İKTİDARIN DEĞİL HALKIN ÖĞRETMENİ OLMAK

Şura’nın gündemlerinden biri de “Öğretmenlerin Mesleki Gelişimi”. Bu gündem; 2017 yılında yayınlanan Öğretmen Strateji Belgesi’nden bağımsız değildir. Ulusal Öğretmen Strateji Belgesi öğretmenliği kamusal bir görev olmaktan çıkararak halkın değil iktidarın öğretmenlerini yaratmayı hedeflemektedir.
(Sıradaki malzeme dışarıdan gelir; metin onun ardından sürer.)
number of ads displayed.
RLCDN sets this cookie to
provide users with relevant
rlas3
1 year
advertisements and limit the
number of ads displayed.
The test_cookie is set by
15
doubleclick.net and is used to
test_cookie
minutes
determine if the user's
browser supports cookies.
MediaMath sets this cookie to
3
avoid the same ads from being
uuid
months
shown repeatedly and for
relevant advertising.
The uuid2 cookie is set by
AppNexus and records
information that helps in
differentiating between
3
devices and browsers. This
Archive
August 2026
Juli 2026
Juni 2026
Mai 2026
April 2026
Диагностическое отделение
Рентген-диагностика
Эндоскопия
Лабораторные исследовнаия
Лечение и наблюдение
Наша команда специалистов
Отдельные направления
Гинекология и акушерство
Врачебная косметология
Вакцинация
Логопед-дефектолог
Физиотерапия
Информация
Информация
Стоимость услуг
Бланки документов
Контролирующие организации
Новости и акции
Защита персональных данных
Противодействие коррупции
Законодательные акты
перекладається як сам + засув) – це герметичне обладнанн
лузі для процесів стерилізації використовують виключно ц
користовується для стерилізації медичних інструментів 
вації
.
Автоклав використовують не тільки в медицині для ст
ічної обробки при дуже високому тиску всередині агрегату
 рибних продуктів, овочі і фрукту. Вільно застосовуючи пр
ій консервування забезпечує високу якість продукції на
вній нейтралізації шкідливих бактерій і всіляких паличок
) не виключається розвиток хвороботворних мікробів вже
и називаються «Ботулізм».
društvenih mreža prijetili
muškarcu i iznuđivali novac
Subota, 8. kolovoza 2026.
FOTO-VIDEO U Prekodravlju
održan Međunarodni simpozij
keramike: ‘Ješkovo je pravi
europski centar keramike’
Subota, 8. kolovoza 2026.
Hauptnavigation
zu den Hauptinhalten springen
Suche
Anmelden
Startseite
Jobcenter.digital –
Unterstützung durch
Tarihimiz boyunca öğretmenler hakları ve memleketin geleceği için sermayenin, siyasi iktidarın öğretmenleri olmayı reddetmiş ve halkın öğretmeni olma mücadelesini ısrarla ve kararlılıkla devam ettirmiştir, bu tarihsel mirasın gereğini her süreçte ve koşulda yine örgütleyecektir.

Salgında okullar art arda karantinaya alınıyor, vakalar her geçen gün artıyorken MEB okulların, eğitimin, gerçekte yaşanmakta olanın ötesinde kendi ajandasını işletmeye devam ediyor. Salgının eğitim alanında yarattığı derin tahribatı, yaşanan mağduriyetleri ve eşitsizlikleri görmeme hali de siyasal bir tercihtir.

Milli Eğitim Bakanı; “Eğitimde sorun var algısı oluşturulmaya çalışılıyor” dedi. Okullardaki gerçekliği, milyonlarca mağdur öğrenciyi görmeme hali kesintisizce sürdürülüyor.

Mlyonların, gençlerin geleceksizleştirildiği en can acıtıcı günleri yaşarken kamu kaynaklarını, halka ait kaynakları talan edenler “İnancımıza saldırılıyor” diyerek kendilerini aklamaya çalışıyor. Yıllardır tekrarladıkları bu ezberin milyonların yoksullaştığı, bugünlerinin ve geleceklerinin çalındığı bir gerçeklikte artık hiçbir karşılığı yok.

‘HAYIR’I ÖRGÜTLEYEN MİLYONLARIN GÜCÜ

19 yıldır neoliberal politikaları ve dinselleştirmeyi yandaşların, sermayenin ihtiyaçları için sürdürenlerin yarattığı örgütlü kötülüğün ürettiği bu dile, ENSAR, TÜGVA ve benzerlerine karşı milyonlar artık her zamankinden daha güçlü bir şekilde “Artık Yeter!” diyor. Bu karanlığa karşı emekçiler, kadınlar, gençler “HAYIR” ı örgütlemek için 19 yıldır mücadele etti, bugün tünelin ucunda görünen ışık “HAYIR” ı örgütleyen milyonların gücüdür. “HAYIR” ı örgütlemeye devam eden bu güç aynı zamanda kamusal eğitim, kamusal sağlık hakkımızı, laikliği, emekçilerin haklarını, sınıf mücadelesini örgütlerken; emperyalizme karşı bağımsızlık mücadelesini yok sayan, sermaye ile gericilikle “uzlaşan” açıklamalara, tutumlara karşı da başka bir yolu örgütlüyor.

Görünen de yaşananlar da çok açık. Biz halkız; gerçek olanı, yaşanılanı görünür kılmakta kararlıyız.